In a repeat as to how she had entered slavery, two hooded men led Eileen to a silk pillow under a spotlight. Gently they parted her hair and unlocked the ring of metal about her neck. The muffled sound as it fell to the floor was one of the most beautiful I had ever heard. Eileen had teared up as she neared the spot where she could spy me. Even under the harsh lighting of the stage, the pale circle left about her neck from the collar was obvious.

"George! Oh, George! " she cried as she ran into my outstretched arms. I had forgotten how wonderful her kisses tasted. For the longest time we just whispered each others names, made out like bandits and squeezed each other as though we feared that the person in our arms would vanish in a puff of smoke.

An agent for "The Company" presented us with our second check. There were some forms to sign and then this past year would be only a memory. To my utter delight, Eileen loved the dress and every article I had picked out for her. That her wedding and engagement rings were the first things she slid on made me feel very good indeed. I placed my chain about her neck, as I did so I said, "You don't have to call me "Master," plain old George will suffice." It was so nice to hear her laugh again.

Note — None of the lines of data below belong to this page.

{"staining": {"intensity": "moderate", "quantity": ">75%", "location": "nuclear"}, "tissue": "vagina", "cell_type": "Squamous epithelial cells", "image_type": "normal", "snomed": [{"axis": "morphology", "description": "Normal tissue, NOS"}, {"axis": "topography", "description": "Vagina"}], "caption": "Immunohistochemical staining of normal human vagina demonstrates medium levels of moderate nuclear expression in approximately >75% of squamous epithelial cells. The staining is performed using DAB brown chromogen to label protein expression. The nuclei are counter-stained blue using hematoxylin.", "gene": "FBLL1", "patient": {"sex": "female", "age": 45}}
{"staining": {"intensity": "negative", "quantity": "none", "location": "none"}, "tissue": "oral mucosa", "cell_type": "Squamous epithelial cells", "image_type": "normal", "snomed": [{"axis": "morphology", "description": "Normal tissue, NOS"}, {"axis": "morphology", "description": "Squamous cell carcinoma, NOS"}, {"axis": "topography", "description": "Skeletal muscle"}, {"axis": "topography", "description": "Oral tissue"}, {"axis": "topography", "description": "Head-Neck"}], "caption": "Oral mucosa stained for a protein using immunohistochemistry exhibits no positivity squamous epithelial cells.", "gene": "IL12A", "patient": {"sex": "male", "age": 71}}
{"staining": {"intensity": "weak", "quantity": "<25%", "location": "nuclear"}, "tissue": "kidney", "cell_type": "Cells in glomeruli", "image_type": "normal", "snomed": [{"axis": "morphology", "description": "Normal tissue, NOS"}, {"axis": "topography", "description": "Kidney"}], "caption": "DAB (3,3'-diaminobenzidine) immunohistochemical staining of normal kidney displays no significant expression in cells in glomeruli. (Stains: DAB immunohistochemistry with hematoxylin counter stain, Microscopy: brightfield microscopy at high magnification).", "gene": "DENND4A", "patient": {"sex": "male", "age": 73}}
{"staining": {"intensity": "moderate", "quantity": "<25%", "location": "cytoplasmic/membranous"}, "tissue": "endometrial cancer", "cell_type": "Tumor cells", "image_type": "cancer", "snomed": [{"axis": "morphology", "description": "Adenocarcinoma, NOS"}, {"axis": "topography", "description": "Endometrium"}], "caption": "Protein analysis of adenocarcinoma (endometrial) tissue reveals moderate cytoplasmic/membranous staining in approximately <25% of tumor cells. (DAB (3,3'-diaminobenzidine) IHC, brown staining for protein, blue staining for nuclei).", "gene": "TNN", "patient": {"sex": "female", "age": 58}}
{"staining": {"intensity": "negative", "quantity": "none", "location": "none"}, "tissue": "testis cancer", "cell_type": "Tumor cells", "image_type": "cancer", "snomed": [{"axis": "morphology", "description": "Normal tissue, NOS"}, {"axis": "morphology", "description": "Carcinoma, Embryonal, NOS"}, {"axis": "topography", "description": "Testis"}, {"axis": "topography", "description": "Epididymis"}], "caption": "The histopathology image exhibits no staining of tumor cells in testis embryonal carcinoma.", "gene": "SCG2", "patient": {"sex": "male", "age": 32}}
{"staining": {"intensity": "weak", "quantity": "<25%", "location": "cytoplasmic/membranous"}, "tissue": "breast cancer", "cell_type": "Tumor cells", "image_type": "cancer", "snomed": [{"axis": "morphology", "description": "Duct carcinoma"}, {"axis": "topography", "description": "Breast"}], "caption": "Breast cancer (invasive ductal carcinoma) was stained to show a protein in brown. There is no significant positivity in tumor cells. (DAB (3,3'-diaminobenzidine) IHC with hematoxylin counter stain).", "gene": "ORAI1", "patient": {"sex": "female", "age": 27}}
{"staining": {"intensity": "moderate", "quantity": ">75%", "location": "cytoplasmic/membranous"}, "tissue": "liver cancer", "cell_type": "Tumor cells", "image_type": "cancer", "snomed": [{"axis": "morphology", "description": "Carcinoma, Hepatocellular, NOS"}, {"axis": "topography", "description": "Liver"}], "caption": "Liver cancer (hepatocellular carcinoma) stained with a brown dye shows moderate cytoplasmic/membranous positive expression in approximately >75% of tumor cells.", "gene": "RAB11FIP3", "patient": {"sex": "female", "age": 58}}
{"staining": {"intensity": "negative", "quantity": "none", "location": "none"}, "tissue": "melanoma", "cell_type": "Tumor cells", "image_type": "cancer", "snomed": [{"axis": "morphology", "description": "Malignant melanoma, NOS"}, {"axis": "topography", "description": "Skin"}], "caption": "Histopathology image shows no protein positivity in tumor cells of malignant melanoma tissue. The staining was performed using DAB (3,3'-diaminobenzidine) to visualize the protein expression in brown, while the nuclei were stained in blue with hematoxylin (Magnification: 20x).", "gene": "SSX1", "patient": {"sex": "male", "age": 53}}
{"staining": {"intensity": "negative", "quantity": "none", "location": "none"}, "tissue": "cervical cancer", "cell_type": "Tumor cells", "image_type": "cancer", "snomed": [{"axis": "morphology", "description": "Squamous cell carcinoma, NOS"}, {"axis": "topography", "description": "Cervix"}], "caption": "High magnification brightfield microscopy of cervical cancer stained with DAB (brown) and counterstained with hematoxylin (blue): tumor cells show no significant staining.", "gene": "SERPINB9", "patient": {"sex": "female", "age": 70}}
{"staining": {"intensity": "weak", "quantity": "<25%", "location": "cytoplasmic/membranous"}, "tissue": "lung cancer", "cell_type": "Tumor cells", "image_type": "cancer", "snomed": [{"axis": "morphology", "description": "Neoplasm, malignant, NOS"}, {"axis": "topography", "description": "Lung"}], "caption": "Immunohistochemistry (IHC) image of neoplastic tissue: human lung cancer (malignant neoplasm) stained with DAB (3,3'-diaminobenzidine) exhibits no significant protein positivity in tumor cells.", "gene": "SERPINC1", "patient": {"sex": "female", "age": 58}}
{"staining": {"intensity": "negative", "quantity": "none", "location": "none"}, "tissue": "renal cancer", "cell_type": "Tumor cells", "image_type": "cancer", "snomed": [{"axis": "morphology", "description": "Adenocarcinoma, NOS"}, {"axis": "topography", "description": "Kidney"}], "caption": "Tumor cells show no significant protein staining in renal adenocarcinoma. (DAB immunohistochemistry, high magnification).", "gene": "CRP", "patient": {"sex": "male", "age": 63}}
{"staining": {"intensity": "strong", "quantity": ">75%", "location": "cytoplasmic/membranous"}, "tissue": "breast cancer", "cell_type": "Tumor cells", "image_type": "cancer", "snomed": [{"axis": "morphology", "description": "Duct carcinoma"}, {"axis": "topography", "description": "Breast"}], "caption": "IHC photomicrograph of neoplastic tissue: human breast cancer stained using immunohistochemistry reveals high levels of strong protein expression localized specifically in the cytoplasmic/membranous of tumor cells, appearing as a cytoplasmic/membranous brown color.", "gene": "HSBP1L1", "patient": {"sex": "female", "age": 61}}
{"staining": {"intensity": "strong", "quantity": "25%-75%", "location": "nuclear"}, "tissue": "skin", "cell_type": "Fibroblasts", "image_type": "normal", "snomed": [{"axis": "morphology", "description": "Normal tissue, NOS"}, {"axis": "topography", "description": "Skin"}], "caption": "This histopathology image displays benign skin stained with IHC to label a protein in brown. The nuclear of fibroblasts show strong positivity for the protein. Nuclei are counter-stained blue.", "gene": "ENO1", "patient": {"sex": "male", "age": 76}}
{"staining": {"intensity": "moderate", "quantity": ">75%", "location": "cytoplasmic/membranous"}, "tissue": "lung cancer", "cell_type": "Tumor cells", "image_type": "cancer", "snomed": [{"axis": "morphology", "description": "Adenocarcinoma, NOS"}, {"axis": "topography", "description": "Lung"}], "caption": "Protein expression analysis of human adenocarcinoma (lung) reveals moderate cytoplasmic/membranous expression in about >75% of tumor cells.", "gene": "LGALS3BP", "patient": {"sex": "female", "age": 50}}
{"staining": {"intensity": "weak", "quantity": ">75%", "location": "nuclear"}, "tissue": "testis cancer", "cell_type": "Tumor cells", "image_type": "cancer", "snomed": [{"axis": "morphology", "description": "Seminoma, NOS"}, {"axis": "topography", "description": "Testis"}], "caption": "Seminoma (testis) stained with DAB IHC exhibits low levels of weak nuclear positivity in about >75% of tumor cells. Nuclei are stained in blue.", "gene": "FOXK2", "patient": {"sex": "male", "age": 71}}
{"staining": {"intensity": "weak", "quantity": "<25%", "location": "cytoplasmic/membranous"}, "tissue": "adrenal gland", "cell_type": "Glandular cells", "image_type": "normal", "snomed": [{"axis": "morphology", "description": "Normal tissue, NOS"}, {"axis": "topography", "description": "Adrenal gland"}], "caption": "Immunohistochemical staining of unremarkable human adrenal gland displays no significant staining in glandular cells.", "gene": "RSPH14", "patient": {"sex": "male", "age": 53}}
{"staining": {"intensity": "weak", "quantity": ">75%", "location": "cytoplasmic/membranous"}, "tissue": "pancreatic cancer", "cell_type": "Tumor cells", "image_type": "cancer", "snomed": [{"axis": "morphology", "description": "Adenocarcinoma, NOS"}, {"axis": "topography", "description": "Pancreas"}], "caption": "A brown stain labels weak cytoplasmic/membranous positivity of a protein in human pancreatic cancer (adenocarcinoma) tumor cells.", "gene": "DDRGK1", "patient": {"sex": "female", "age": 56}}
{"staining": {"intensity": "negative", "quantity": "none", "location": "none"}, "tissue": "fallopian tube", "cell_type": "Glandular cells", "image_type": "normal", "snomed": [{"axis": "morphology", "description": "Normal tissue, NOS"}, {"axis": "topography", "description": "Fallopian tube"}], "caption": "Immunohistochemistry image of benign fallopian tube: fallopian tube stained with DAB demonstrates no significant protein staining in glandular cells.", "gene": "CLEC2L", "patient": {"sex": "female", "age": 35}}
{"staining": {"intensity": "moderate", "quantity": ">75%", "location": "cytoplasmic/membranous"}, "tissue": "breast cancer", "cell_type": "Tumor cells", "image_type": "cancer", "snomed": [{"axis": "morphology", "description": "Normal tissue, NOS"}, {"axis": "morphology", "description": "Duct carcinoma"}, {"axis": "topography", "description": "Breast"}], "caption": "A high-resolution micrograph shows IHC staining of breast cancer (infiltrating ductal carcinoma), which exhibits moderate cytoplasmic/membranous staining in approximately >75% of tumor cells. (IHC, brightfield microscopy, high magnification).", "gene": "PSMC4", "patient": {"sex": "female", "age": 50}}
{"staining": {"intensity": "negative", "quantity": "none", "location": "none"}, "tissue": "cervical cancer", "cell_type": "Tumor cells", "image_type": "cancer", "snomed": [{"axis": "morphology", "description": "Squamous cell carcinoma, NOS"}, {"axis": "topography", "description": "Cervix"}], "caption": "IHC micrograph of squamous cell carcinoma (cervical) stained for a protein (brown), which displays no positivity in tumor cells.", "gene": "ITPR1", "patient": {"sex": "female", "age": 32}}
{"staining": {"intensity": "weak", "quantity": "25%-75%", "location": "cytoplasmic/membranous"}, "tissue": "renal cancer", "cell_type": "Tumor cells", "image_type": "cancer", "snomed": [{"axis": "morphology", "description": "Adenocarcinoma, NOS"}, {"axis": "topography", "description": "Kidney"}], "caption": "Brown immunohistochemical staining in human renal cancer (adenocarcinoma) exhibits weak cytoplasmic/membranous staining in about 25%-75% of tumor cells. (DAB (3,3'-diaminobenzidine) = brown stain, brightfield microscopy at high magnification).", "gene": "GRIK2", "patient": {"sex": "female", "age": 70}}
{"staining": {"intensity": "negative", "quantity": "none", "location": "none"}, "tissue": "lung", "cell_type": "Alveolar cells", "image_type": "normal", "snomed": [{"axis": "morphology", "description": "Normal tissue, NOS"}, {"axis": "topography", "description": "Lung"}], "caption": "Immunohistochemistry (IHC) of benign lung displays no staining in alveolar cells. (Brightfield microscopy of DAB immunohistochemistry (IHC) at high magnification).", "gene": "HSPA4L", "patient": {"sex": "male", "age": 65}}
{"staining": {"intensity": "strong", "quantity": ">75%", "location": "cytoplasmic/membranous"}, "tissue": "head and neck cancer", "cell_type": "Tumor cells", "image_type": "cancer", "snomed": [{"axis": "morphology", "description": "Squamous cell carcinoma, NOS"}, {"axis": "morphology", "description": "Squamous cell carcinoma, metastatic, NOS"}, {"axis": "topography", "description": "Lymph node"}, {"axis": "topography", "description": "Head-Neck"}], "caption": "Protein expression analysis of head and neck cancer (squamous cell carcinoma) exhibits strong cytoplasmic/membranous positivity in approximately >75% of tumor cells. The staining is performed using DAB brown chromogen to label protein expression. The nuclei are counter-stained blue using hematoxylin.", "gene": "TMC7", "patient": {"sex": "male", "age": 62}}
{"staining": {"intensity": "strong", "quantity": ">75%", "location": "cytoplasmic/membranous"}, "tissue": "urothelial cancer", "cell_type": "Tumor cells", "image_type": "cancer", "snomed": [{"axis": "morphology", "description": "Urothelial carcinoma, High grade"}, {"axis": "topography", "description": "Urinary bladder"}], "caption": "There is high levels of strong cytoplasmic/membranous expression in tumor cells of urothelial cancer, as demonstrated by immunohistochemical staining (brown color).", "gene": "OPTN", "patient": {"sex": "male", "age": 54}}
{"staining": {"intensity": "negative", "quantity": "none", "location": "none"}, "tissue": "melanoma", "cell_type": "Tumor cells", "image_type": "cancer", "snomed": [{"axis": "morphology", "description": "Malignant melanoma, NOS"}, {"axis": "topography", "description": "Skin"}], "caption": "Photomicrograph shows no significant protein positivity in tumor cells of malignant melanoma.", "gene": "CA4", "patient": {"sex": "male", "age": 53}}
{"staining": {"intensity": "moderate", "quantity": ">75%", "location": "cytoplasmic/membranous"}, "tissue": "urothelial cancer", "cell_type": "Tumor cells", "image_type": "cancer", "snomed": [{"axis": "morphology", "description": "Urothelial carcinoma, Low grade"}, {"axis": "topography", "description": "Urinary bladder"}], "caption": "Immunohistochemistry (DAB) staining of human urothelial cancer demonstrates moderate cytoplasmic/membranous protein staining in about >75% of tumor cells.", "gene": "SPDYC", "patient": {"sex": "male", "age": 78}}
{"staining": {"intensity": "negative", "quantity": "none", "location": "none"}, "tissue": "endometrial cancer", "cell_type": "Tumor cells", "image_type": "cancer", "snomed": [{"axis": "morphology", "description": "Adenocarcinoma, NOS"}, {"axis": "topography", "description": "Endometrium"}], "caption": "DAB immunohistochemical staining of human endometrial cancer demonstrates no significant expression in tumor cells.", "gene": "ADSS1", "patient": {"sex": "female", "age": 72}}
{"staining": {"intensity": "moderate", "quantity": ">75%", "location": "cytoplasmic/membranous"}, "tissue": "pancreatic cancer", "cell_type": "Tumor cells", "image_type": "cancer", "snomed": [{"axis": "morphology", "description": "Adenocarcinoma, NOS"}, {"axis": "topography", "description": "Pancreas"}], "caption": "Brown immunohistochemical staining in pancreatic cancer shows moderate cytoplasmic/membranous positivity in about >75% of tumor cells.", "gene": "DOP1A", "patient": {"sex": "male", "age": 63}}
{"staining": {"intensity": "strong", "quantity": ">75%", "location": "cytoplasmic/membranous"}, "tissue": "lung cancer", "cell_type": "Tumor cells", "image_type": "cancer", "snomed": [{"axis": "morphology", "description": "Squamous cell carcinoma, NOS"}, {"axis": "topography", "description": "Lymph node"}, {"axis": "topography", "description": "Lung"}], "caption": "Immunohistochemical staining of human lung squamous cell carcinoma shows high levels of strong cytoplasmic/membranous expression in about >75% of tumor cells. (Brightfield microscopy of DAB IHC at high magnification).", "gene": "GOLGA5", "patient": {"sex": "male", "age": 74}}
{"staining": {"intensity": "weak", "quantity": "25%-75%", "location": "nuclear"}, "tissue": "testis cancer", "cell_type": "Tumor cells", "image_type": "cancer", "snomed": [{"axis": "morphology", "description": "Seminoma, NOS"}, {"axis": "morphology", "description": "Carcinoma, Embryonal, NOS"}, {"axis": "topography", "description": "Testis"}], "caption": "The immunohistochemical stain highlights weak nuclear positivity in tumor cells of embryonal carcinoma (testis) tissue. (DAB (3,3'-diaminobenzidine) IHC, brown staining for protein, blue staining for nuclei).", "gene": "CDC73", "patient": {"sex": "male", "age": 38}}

It has not been easy. There are a million questions I want to ask. I know better than to press however, Eileen tells me what she went through in quiet moments, recalling her ordeal as though it had happened to a stranger. I really don't wear the title "Master" well. The first thing I let her do, after we had made the most passionate and delightful love of our marriage, was to sleep for two weeks when she came home. I do insist that her pussy remain bald, however. The first three months were the worst. Eileen had to reclaim a life with a year missing. We both felt bad lying to our friends, but the truth would have been worse. It turned out that the best antidote to Eileen's blues was simple domesticity. I'm sure the expensive psychiatrist assisted as well. Now we have an understanding. The sex I have with Eileen now is incredible, in some ways better than what we had, She really did come home with some new and very satisfying tricks. But all of it pales in light of the simple fact that we are back together again. It wasn't hard to decide that we should try for a child. Eileen wants to conceive in Italy. With no money troubles we can take as long as we need. It is wonderful to have her back!